== Dataset records

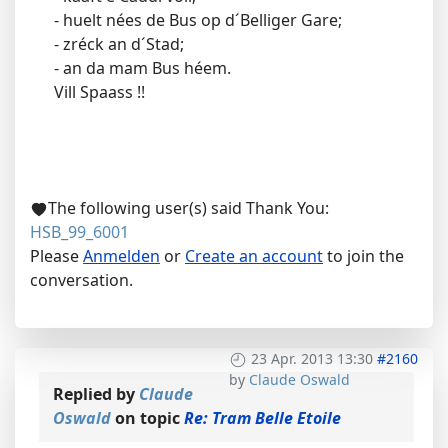
- huelt nées de Bus op d´Belliger Gare;
- zréck an d´Stad;
- an da mam Bus héem.
Vill Spaass !!
The following user(s) said Thank You:
HSB_99_6001
Please
Anmelden
or
Create an account
to join the
conversation.
23 Apr. 2013 13:30
#2160
by
Claude Oswald
Replied by
Claude
Oswald
on topic
Re: Tram Belle Etoile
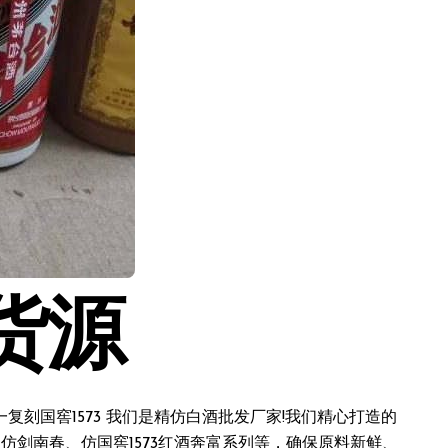
货源
刻国窖1573 我们是精仿白酒批发厂家!我们精心打造的
仿剑南春、仿国窖1573红酒奔富系列等，确保原料新鲜、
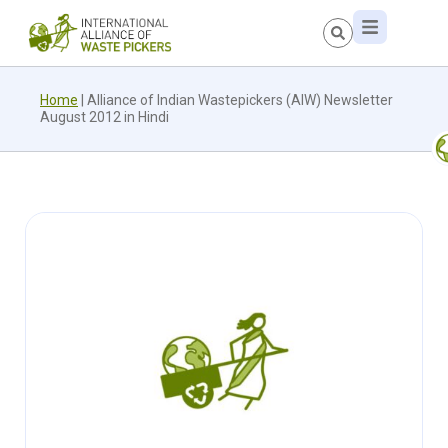
Home
|
Alliance of Indian Wastepickers (AIW) Newsletter
August 2012 in Hindi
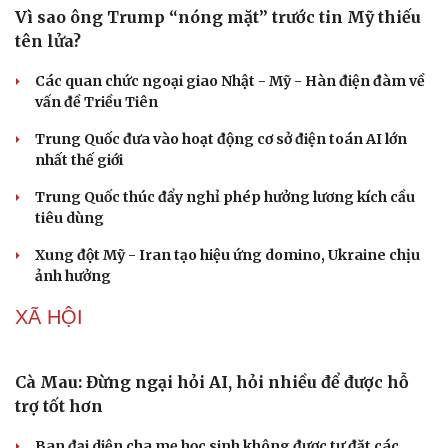
Vì sao ông Trump “nóng mặt” trước tin Mỹ thiếu
tên lửa?
Các quan chức ngoại giao Nhật - Mỹ - Hàn điện đàm về
vấn đề Triều Tiên
Trung Quốc đưa vào hoạt động cơ sở điện toán AI lớn
Sức khỏe
Đời sống
nhất thế giới
Dinh dưỡng - món ngon
Nhà đẹp
Trung Quốc thúc đẩy nghỉ phép hưởng lương kích cầu
Cây thuốc
Blog
tiêu dùng
Sản phụ khoa
Tình yêu - Gia đình
Nhi khoa
Xung đột Mỹ - Iran tạo hiệu ứng domino, Ukraine chịu
Nam khoa
ảnh hưởng
Làm đẹp - giảm cân
Phòng mạch online
XÃ HỘI
Ăn sạch sống khỏe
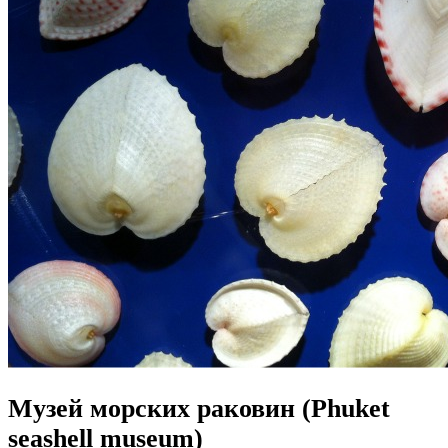
Музей морских раковин (Phuket
seashell museum)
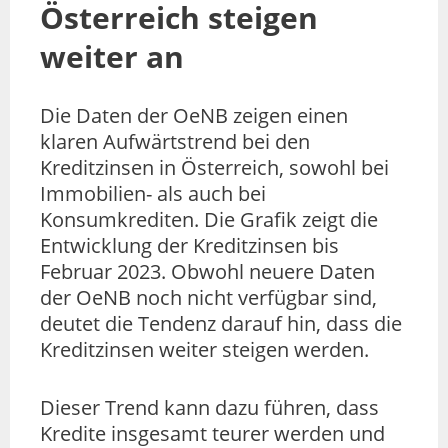
Österreich steigen
weiter an
Die Daten der OeNB zeigen einen
klaren Aufwärtstrend bei den
Kreditzinsen in Österreich, sowohl bei
Immobilien- als auch bei
Konsumkrediten. Die Grafik zeigt die
Entwicklung der Kreditzinsen bis
Februar 2023. Obwohl neuere Daten
der OeNB noch nicht verfügbar sind,
deutet die Tendenz darauf hin, dass die
Kreditzinsen weiter steigen werden.
Dieser Trend kann dazu führen, dass
Kredite insgesamt teurer werden und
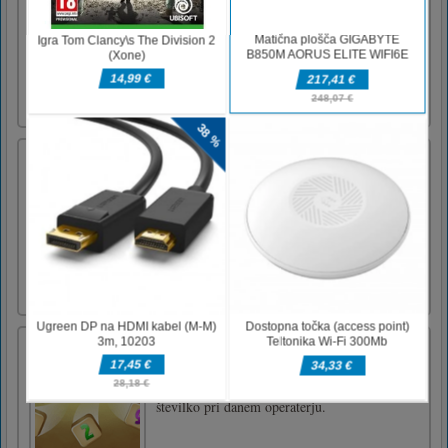
Try a different game of football! Protect your
ball, do not let the opponent catch, you can
run with the ball directly to the end, or can
cooperate with a teammate to pass to the end.
To circumvent obstacles and avoid
opponents.Tap to play
Kino Ice Queen Spogledovanje
Ice Queen Cinema Flirting je zanimiva
ohlapna igra, Elsa in Jack si bosta ogledala
film, Jack se bo pogovarjal z Elso, da bi ga
vzljubila, nato pa se bosta lahko poljubila. Ko
se poljubijo, zamenjajte nekaj lepih oblek
zanje. Lepo se imejte v Kino Ice Queen
Flirting!
Jolly Jong Math
Preizkusite svoje matematične sposobnosti.
Kliknite na 2 ploščice, ki dajo določeno
številko pri danem operaterju.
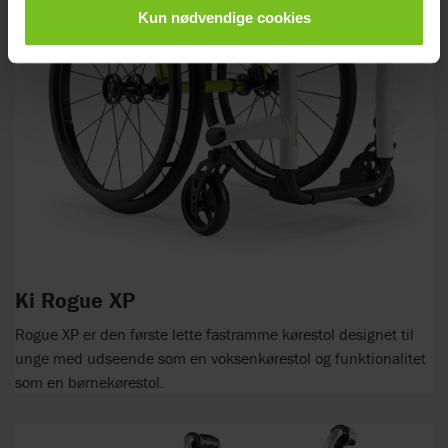
Kun nødvendige cookies
Ki Rogue XP
Rogue XP er den første lette fastramme kørestol designet til
unge med udseende som en voksenkørestol og funktionalitet
som en børnekørestol.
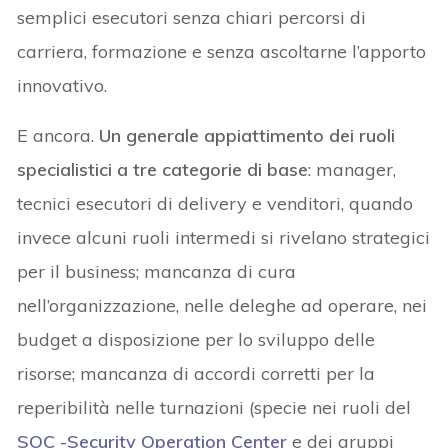
semplici esecutori senza chiari percorsi di
carriera, formazione e senza ascoltarne l’apporto
innovativo.
E ancora.
Un generale appiattimento dei ruoli
specialistici a tre categorie di base
: manager,
tecnici esecutori di delivery e venditori, quando
invece alcuni ruoli intermedi si rivelano strategici
per il business; mancanza di cura
nell’organizzazione, nelle deleghe ad operare, nei
budget a disposizione per lo sviluppo delle
risorse; mancanza di accordi corretti per la
reperibilità nelle turnazioni (specie nei ruoli del
SOC -Security Operation Center
e dei gruppi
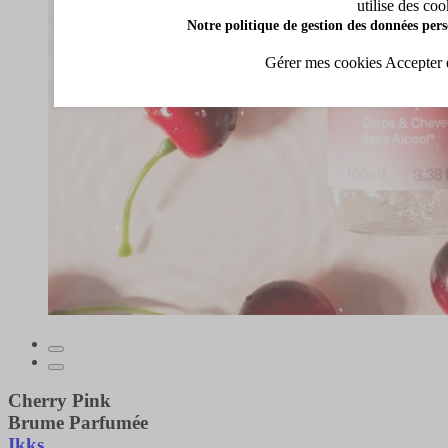
utilise des coo
Notre politique de gestion des données pers
Gérer mes cookies
Accepter 
Cherry Pink
Brume Parfumée
Ikks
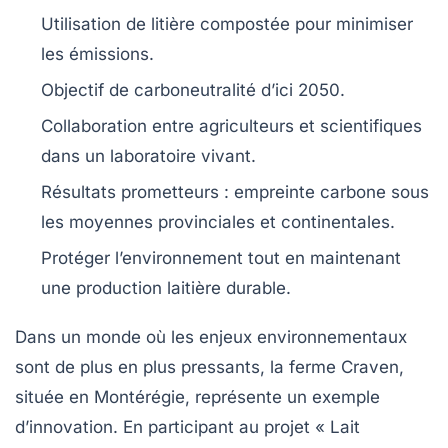
Utilisation de
litière compostée
pour minimiser
les émissions.
Objectif de carboneutralité d’ici 2050.
Collaboration
entre agriculteurs et scientifiques
dans un
laboratoire vivant
.
Résultats prometteurs : empreinte carbone sous
les moyennes provinciales et continentales.
Protéger l’environnement tout en maintenant
une
production laitière
durable.
Dans un monde où les enjeux environnementaux
sont de plus en plus pressants, la ferme Craven,
située en Montérégie, représente un exemple
d’innovation. En participant au projet
« Lait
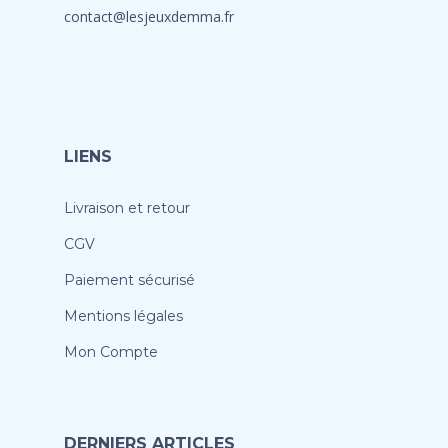
contact@lesjeuxdemma.fr
LIENS
Livraison et retour
CGV
Paiement sécurisé
Mentions légales
Mon Compte
DERNIERS ARTICLES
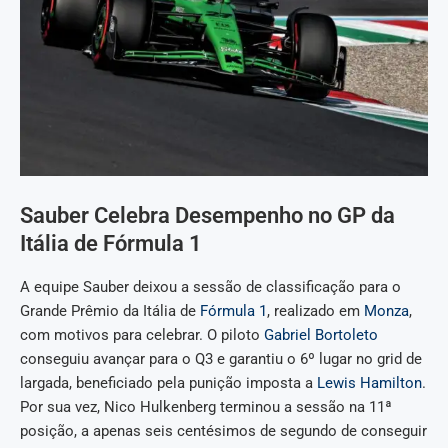
Sauber Celebra Desempenho no GP da
Itália de Fórmula 1
A equipe Sauber deixou a sessão de classificação para o
Grande Prêmio da Itália de
Fórmula 1
, realizado em
Monza
,
com motivos para celebrar. O piloto
Gabriel Bortoleto
conseguiu avançar para o Q3 e garantiu o 6º lugar no grid de
largada, beneficiado pela punição imposta a
Lewis Hamilton
.
Por sua vez, Nico Hulkenberg terminou a sessão na 11ª
posição, a apenas seis centésimos de segundo de conseguir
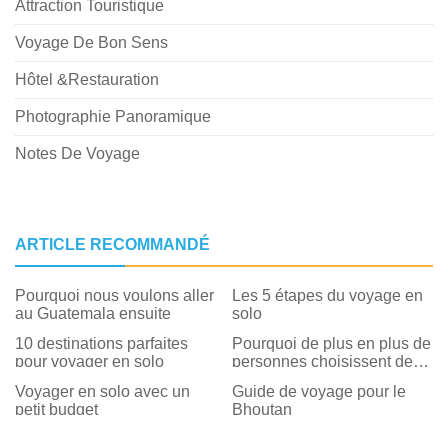
Attraction Touristique
Voyage De Bon Sens
Hôtel &Restauration
Photographie Panoramique
Notes De Voyage
ARTICLE RECOMMANDÉ
Pourquoi nous voulons aller
Les 5 étapes du voyage en
au Guatemala ensuite
solo
10 destinations parfaites
Pourquoi de plus en plus de
pour voyager en solo
personnes choisissent de
voyager en solo
Voyager en solo avec un
Guide de voyage pour le
petit budget
Bhoutan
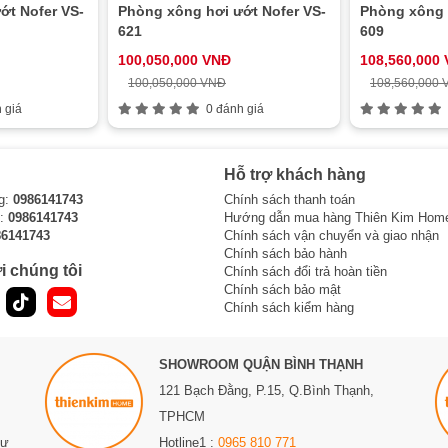
ớt Nofer VS-
Phòng xông hơi ướt Nofer VS-
Phòng xông 
621
609
100,050,000 VNĐ
108,560,000
100,050,000 VNĐ
108,560,000
 giá
0 đánh giá
Hỗ trợ khách hàng
g:
0986141743
Chính sách thanh toán
i:
0986141743
Hướng dẫn mua hàng Thiên Kim Hom
86141743
Chính sách vận chuyển và giao nhận
Chính sách bảo hành
i chúng tôi
Chính sách đổi trả hoàn tiền
Chính sách bảo mật
Chính sách kiểm hàng
SHOWROOM QUẬN BÌNH THẠNH
121 Bạch Đằng, P.15, Q.Bình Thạnh,
TPHCM
Sư
Hotline1 :
0965 810 771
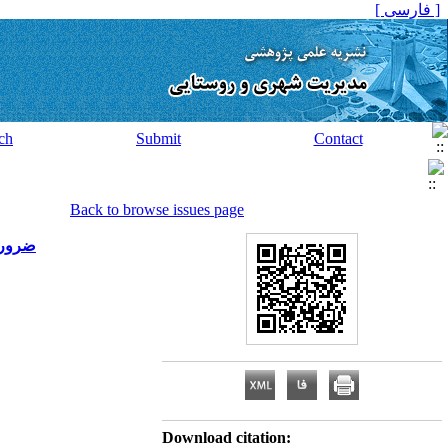
[ فارسی ]
ch
Submit
Contact
Back to browse issues page
ضرورت
Download citation:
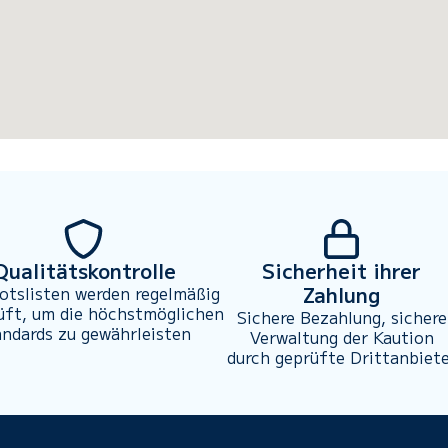
Qualitätskontrolle
Sicherheit ihrer
Zahlung
otslisten werden regelmäßig
üft, um die höchstmöglichen
Sichere Bezahlung, sichere
andards zu gewährleisten
Verwaltung der Kaution
durch geprüfte Drittanbiet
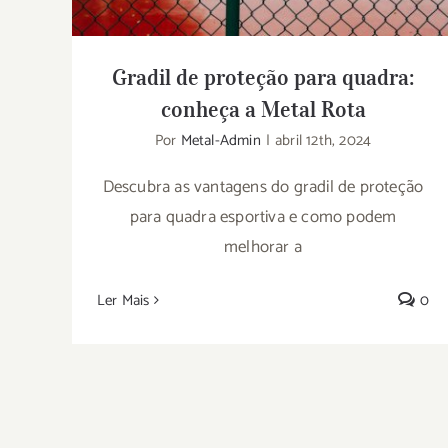
Gradil de proteção para quadra:
conheça a Metal Rota
Por
Metal-Admin
|
abril 12th, 2024
Descubra as vantagens do gradil de proteção
para quadra esportiva e como podem
melhorar a
Ler Mais
0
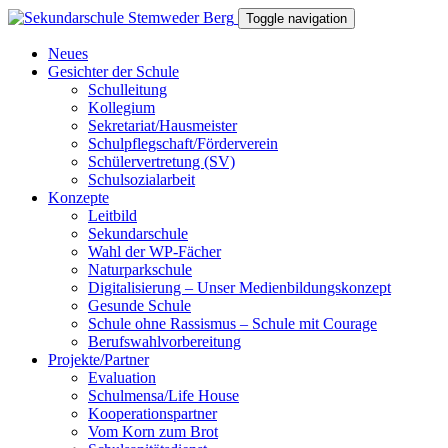
Toggle navigation
Neues
Gesichter der Schule
Schulleitung
Kollegium
Sekretariat/Hausmeister
Schulpflegschaft/Förderverein
Schülervertretung (SV)
Schulsozialarbeit
Konzepte
Leitbild
Sekundarschule
Wahl der WP-Fächer
Naturparkschule
Digitalisierung – Unser Medienbildungskonzept
Gesunde Schule
Schule ohne Rassismus – Schule mit Courage
Berufswahlvorbereitung
Projekte/Partner
Evaluation
Schulmensa/Life House
Kooperationspartner
Vom Korn zum Brot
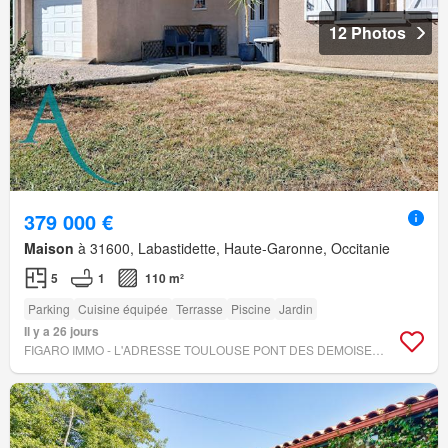
12 Photos
379 000 €
Maison
à 31600, Labastidette, Haute-Garonne, Occitanie
5
1
110 m²
Parking
Cuisine équipée
Terrasse
Piscine
Jardin
Il y a 26 jours
FIGARO IMMO - L'ADRESSE TOULOUSE PONT DES DEMOISELLES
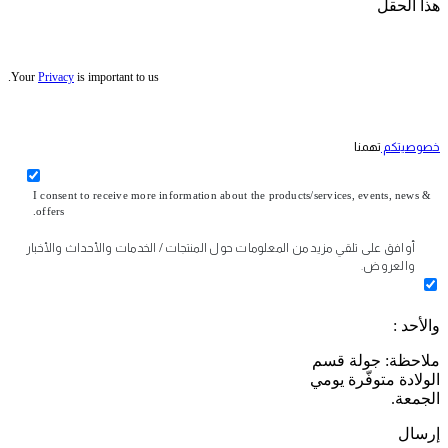
هذا الحقل
Your
Privacy
is important to us.
خصوصيتكم
تهمنا
I consent to receive more information about the products/services, events, news &
offers.
أوافق على تلقي مزيد من المعلومات حول المنتجات / الخدمات والأحداث والأخبار
والعروض.
والأحد :
ملاحظة: جولة قسم
الولادة متوفّرة يومي
الجمعة.
إرسال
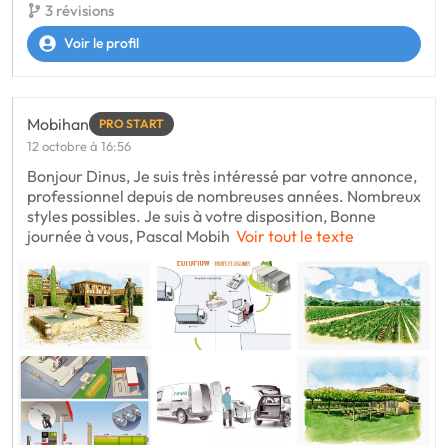
3 révisions
Voir le profil
Mobihan
PRO START
12 octobre à 16:56
Bonjour Dinus, Je suis très intéressé par votre annonce,
professionnel depuis de nombreuses années. Nombreux
styles possibles. Je suis à votre disposition, Bonne
journée à vous, Pascal Mobih
Voir tout le texte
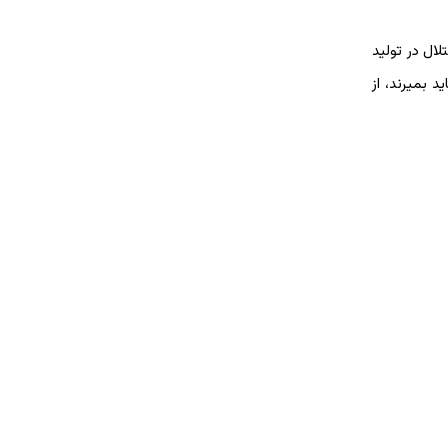
ال در تولید
 بمیرند، از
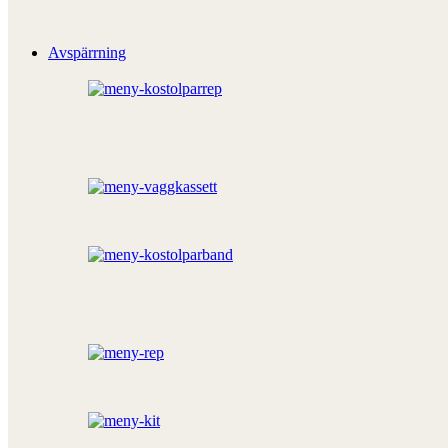
Avspärrning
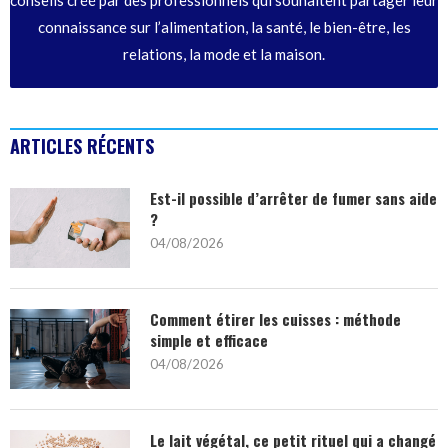
conseils créé par des professionnels qui souhaitent partager leur
connaissance sur l’alimentation, la santé, le bien-être, les
relations, la mode et la maison.
ARTICLES RÉCENTS
Est-il possible d’arrêter de fumer sans aide
?
04/08/2026
Comment étirer les cuisses : méthode
simple et efficace
04/08/2026
Le lait végétal, ce petit rituel qui a changé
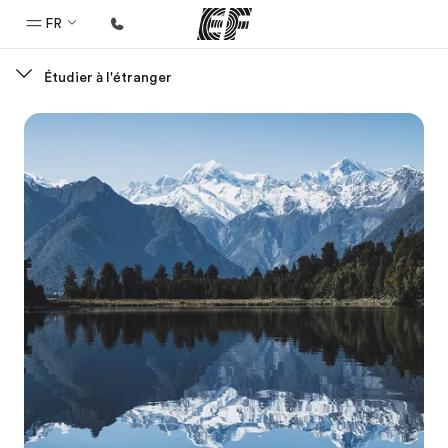
FR
Étudier à l'étranger
Accueil
Bienvenue chez EF
Programmes
Nos offres
Bureaux
Trouver un bureau
A propos de nous
Qui sommes-nous ?
EF recrute
Rejoignez nos équipes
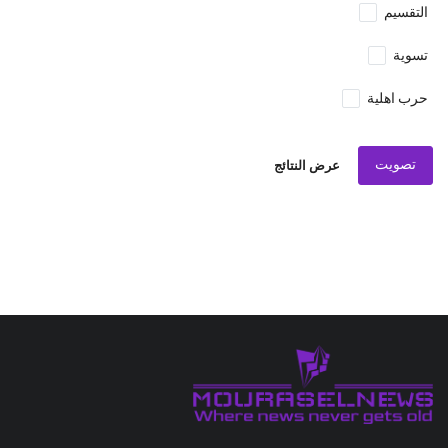
التقسيم
تسوية
حرب اهلية
تصويت
عرض النتائج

====

▸ **Your goal**: Using the entries above, work out the number of lines that hold the word "cookies" and write it with no other words.

▸ **Output of the task**: 2